EXTRACTED TEXT:
This study provides a genome-wide view of schizophrenia-associated DNA methylation (and gene expression) of three cell types: iPS cells, in which the reprogramming process erases and rewrites the epigenome, and ONS cells and fibroblasts, which may carry epigenetic marks from the adults from which they derive. The epigenetic marks on different cell types from the same individuals show that schizophrenia status affects each cell type differently. How this would be reflected in the developing brain remains to be explored and the effect of schizophrenia-associated DNA methylation on neurons and glia is unknown. Additionally, there are other epigenetic mechanisms that may contribute. For example, histone methylation in patient-derived primary olfactory cells identified schizophrenia-associated histone methylation affecting 22 genes that contribute to cell functions different from those identified here.³⁶

Technical issues

All patients were medicated with antipsychotic drugs and all smoked cigarettes at the time of biopsy, whereas none of the controls did. The medications and doses differed among the patients. All cells were cultured for more than 4 weeks, so any direct drug effects would be eliminated, but it is possible that medication and smoking prior to tissue biopsy of nose and skin could lead to schizophrenia-associated DNA methylation. This seems unlikely given the small overlap among the cell types, assuming that medication-induced or smoking-induced DNA methylation would likely be targeted to specific genes. In previous analyses of the same ONS cells and fibroblasts we found no patient-control differences in gene expression or cell functions that can be ascribed to medication or smoking.¹⁵

Our findings should be considered preliminary, being based on only a small number of individuals. While each is represented by three cell types, these relatively small numbers make the results open to selection bias and individuals were not represented equally in the numbers of cell lines because of technical difficulties. Small sample sizes obscure group differences because of individual variability among the patients and controls. Variability was minimized where possible by using standardized culture protocols, and the iPS cells were selected for homogeneity using the pluripotency marker, SSEA4.³⁷ The small number of individuals limits the statistical power of the study, leading to underestimation of the number of schizophrenia-associated DNA methylated loci at the expense of the reduction in false positives. It can be expected that more loci will emerge as larger samples are examined. These statistical limitations are in common with other patient-derived iPS cell studies because the difficulties of iPS cell generation and maintenance impart restraints on the number of cell lines that are feasible to generate and experiment upon.³⁷

Methods

Patient-derived and control-derived cell lines

The patients and controls from whom the cells were derived are a subset of a cohort of 18 donors from whom ONS cell gene expression and cell functions are previously described.^{15, 26, 38, 39} Demographic details of the individuals and details of the cell lines derived from them are in Table 3. Nasal and skin biopsy procedures were approved by the Ethics Committee for West Moreton Region, Queensland Health, and the Griffith University Human Ethics Committee. As part of the approval process, all participants gave written, informed consent for their cells to be grown in vitro, banked, and used for experiments to understand the biological bases of schizophrenia. The approved biopsy procedure and subsequent experiments were conducted according to the guidelines of the National Health and Medical Research Council of Australia. The iPS cell lines were a subset selected from our collection characterized previously and considered to be fully reprogrammed by multiple criteria.³⁷

Table 3.

LIST OF TASKS:
• 1. In the schizophrenia methylation text, which pluripotency marker was used to select the iPS cells for homogeneity?
• 2. Explain why the schizophrenia methylation text judges it unlikely that medication or smoking before biopsy produced the schizophrenia-associated DNA methylation.

SUPPLIED INFORMATION:
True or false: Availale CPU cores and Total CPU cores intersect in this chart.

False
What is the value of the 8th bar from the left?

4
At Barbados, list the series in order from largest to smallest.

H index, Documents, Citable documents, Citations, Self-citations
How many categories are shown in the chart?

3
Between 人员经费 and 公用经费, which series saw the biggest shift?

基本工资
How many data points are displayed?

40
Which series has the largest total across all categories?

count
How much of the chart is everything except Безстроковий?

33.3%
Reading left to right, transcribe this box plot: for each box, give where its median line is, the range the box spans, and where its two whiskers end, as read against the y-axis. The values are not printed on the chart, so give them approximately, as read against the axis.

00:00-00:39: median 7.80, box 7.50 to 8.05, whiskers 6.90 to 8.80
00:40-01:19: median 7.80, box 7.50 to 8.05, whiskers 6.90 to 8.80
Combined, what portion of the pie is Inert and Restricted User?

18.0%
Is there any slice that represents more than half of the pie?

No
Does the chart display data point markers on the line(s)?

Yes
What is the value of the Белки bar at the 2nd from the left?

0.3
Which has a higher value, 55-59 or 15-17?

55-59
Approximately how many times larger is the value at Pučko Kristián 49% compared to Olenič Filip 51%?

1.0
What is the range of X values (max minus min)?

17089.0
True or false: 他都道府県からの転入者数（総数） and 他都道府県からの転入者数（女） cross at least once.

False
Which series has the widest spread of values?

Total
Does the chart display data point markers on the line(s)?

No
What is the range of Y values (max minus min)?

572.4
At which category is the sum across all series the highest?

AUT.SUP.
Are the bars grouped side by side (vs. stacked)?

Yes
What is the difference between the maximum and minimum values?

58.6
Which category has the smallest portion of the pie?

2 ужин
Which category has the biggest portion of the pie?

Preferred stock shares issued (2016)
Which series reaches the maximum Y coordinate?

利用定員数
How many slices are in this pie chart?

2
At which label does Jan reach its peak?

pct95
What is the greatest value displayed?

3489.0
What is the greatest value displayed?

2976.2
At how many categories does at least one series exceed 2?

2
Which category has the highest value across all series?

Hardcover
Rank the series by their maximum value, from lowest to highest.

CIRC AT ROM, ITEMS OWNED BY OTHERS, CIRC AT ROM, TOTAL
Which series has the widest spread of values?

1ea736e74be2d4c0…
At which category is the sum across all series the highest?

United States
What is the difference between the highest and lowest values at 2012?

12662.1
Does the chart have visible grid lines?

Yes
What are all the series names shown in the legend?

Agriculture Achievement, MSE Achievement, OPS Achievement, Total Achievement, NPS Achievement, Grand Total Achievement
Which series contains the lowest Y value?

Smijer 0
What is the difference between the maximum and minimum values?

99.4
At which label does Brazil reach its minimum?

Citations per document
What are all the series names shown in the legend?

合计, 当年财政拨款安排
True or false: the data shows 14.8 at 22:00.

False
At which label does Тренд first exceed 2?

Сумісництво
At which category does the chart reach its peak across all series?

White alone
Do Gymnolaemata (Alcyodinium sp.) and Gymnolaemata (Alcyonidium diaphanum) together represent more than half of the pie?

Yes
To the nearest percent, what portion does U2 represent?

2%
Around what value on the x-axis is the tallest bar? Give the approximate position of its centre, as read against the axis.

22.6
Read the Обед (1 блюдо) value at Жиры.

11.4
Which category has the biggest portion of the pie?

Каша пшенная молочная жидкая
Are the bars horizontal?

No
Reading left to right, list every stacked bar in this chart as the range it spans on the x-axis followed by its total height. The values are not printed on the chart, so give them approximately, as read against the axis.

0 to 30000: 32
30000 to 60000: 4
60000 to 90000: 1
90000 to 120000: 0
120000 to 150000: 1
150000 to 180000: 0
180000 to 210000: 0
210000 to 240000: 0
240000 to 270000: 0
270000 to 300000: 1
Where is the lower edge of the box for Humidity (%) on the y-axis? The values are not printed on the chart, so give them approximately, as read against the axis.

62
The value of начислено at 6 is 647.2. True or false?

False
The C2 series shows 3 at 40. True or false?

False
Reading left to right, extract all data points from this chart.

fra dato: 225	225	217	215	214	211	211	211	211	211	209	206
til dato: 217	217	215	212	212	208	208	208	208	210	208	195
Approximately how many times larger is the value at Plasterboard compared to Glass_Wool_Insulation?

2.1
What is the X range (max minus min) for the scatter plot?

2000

ANSWERS BY TASK:
• 1. SSEA4.

• 2. The three cell types overlapped only slightly, and methylation caused by medication or smoking would likely target specific genes. Earlier analyses of the same ONS cells and fibroblasts also found no patient-control differences in gene expression or cell functions that could be attributed to medication or smoking.